◆ WHAT YOU NEED TO DO
Only lines with the word "inoxidabil" belong in the answer; copy them from the records below.

◆ SOURCE INFORMATION

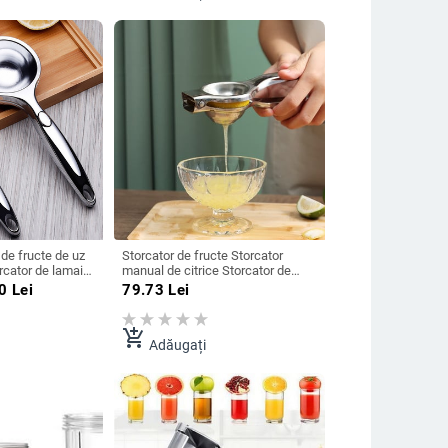
de fructe de uz
Storcator de fructe Storcator
rcator de lamaie,
manual de citrice Storcator de
, masina de
lamaie Storcator de portocale
50
Lei
79.73
Lei
multifunctionale
Instrument de bucatarie din otel
tel inoxidabil
inoxidabil Presa Suc de mana Suc
Metal Mini
add_shopping_cart
Adăugați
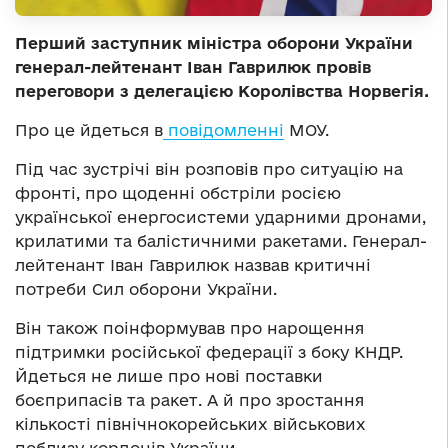
Перший заступник міністра оборони України
генерал-лейтенант Іван Гаврилюк провів
переговори з делегацією Королівства Норвегія.
Про це йдеться в
повідомленні
МОУ.
Під час зустрічі він розповів про ситуацію на
фронті, про щоденні обстріли росією
української енергосистеми ударними дронами,
крилатими та балістичними ракетами. Генерал-
лейтенант Іван Гаврилюк назвав критичні
потреби Сил оборони України.
Він також поінформував про нарощення
підтримки російської федерації з боку КНДР.
Йдеться не лише про нові поставки
боєприпасів та ракет. А й про зростання
кількості північнокорейських військових
поблизу кордонів України.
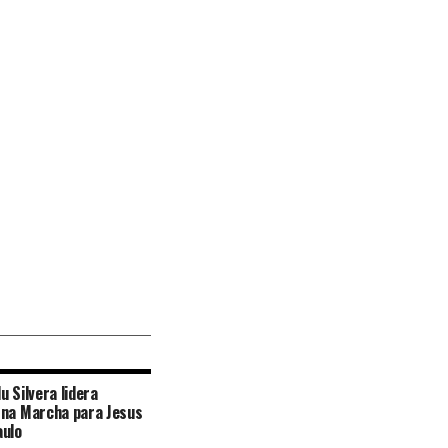
u Silvera lidera
 na Marcha para Jesus
aulo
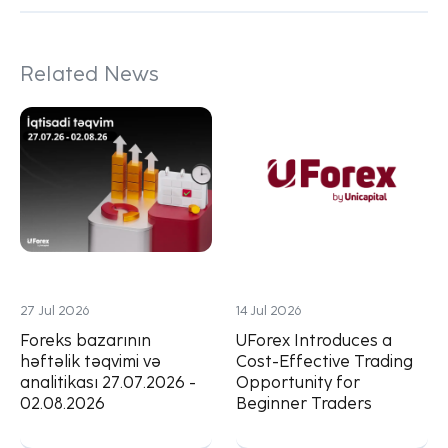
Related News
27 Jul 2026
14 Jul 2026
Foreks bazarının
UForex Introduces a
həftəlik təqvimi və
Cost-Effective Trading
analitikası 27.07.2026 -
Opportunity for
02.08.2026
Beginner Traders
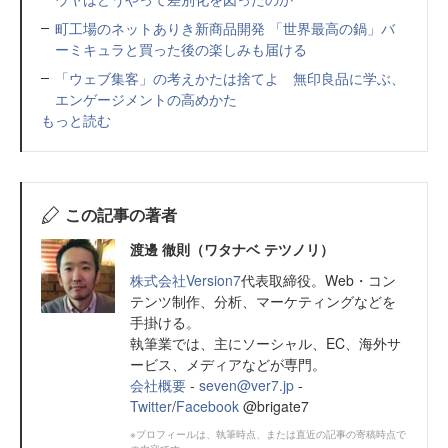
町工場のネットありき新商品開発 「世界最高の鍋」バ
ーミキュラと買った後の楽しみも届ける
「ウェブ集客」の考えかたは捨てよ 無印良品に学ぶ、
エンゲージメントの高めかた
もっと読む
この記事の著者
渡邊 徹則（ワタナベ テツノリ）
株式会社Version7
代表取締役。Web・コン
テンツ制作、分析、マーケティングなどを
手掛ける。
執筆業では、主にソーシャル、EC、海外サ
ービス、メディアなどが専門。
会社概要
-
seven@ver7.jp
-
Twitter
/
Facebook
@brigate7
※プロフィールは、執筆時点、または直近の記事の寄稿時点で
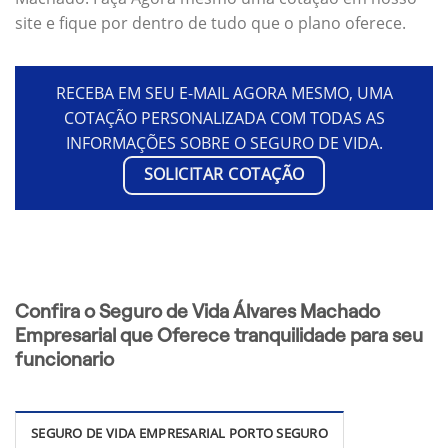
site e fique por dentro de tudo que o plano oferece.
RECEBA EM SEU E-MAIL AGORA MESMO, UMA
COTAÇÃO PERSONALIZADA COM TODAS AS
INFORMAÇÕES SOBRE O SEGURO DE VIDA.
SOLICITAR COTAÇÃO
Confira o Seguro de Vida Álvares Machado
Empresarial que Oferece tranquilidade para seu
funcionario
SEGURO DE VIDA EMPRESARIAL PORTO SEGURO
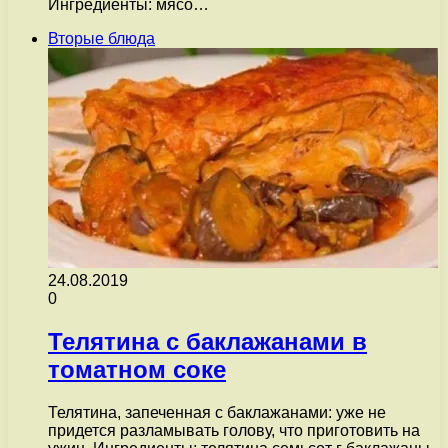
Ингредиенты: мясо…
Вторые блюда
24.08.2019
0
Телятина с баклажанами в
томатном соке
Телятина, запеченная с баклажанами: уже не
придется разламывать голову, что приготовить на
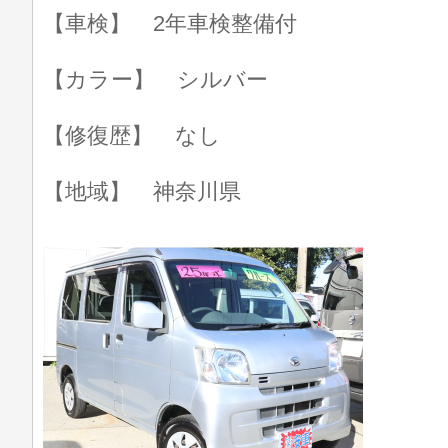
【車検】 2年車検整備付
【カラー】 シルバー
【修復歴】 なし
【地域】 神奈川県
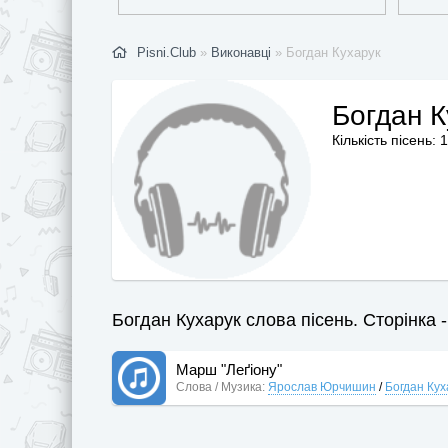
Pisni.Club
»
Виконавці
» Богдан Кухарук
Богдан К
Кількість пісень: 1
Богдан Кухарук слова пісень. Сторінка -
Марш "Леґіону"
Слова / Музика:
Ярослав Юрчишин
/
Богдан Кух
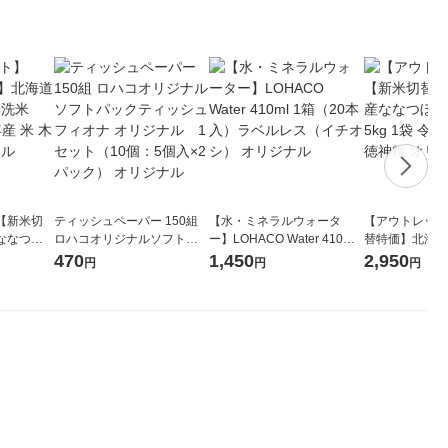
【新米切
ティッシュペーパー 150組
【水・ミネラルウォータ
【アウトレット
ななつぼ
ロハコオリジナルソフトパ
ー】LOHACO Water 410ml
替特価】北海道
袋 令和7年産
ックティッシュ フィオナ オ
1箱（20本入）ラベルレス
し 精白米 5kg
470
1,450
2,950
円
円
円
ジナル
リジナル 1セット（10個：
（イチオシ） オリジナル
米 木徳神糧 オ
5個入×2パック） オリジナ
ル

◆ RESPONSE BOX
tel inoxidabil
inoxidabil Presa Suc de mana Suc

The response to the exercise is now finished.